__Work to be completed__: In the records that follow, the lines from the one containing "- **No Ordinal" to the one containing "- **Dimensionality Explosion:**", inclusive, are to be given again exactly.

Document images with source code:
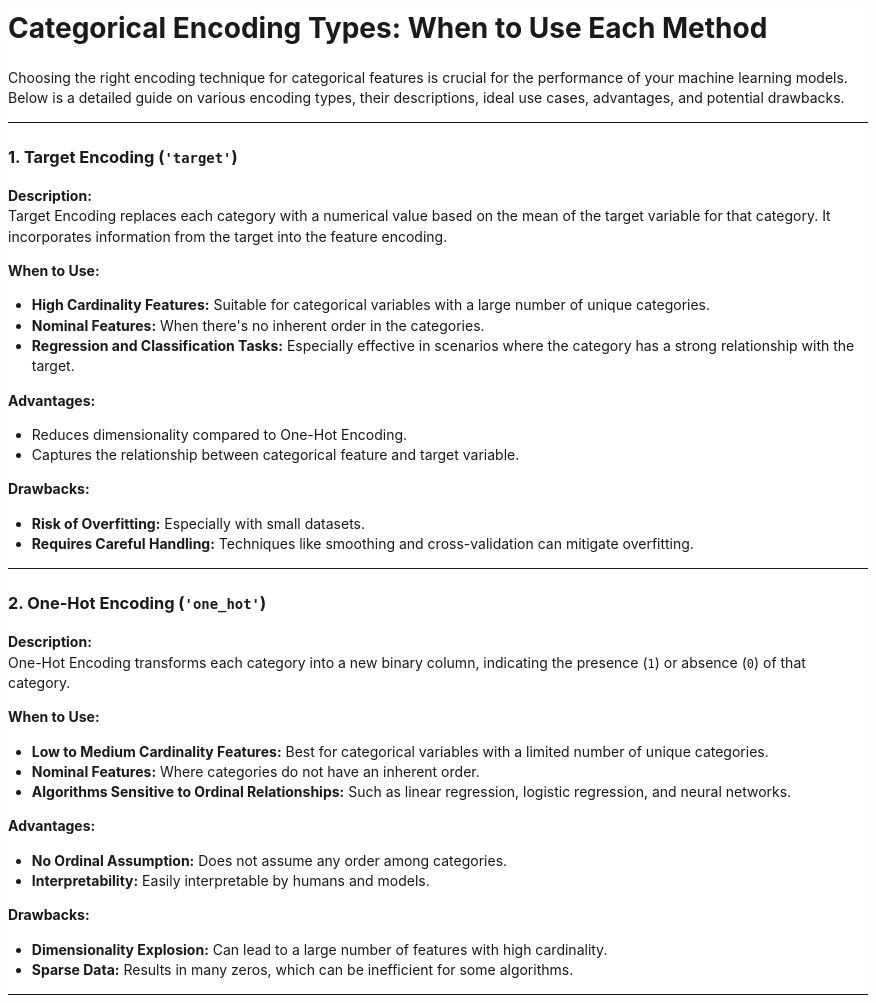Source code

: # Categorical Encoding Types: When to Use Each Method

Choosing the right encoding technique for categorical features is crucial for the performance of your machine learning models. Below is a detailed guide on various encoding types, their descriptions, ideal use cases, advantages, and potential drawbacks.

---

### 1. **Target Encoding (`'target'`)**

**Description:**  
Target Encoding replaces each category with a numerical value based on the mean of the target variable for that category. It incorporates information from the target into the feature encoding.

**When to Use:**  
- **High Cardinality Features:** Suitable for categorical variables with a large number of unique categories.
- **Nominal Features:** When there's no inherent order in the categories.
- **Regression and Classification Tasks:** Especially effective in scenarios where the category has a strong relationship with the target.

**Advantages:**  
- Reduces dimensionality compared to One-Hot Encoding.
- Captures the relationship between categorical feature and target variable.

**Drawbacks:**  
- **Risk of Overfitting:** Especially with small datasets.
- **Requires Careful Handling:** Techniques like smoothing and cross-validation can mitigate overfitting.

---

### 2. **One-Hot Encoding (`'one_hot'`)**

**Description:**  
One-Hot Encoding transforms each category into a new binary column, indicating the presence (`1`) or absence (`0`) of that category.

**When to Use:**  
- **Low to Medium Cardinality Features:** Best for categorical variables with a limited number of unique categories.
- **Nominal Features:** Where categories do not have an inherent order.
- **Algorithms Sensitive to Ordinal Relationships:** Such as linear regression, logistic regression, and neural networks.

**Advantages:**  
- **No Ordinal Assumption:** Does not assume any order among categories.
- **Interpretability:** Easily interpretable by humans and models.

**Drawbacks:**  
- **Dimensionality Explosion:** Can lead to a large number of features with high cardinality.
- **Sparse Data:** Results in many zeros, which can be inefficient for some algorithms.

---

__Response below__:
- **No Ordinal Assumption:** Does not assume any order among categories.
- **Interpretability:** Easily interpretable by humans and models.

**Drawbacks:**  
- **Dimensionality Explosion:** Can lead to a large number of features with high cardinality.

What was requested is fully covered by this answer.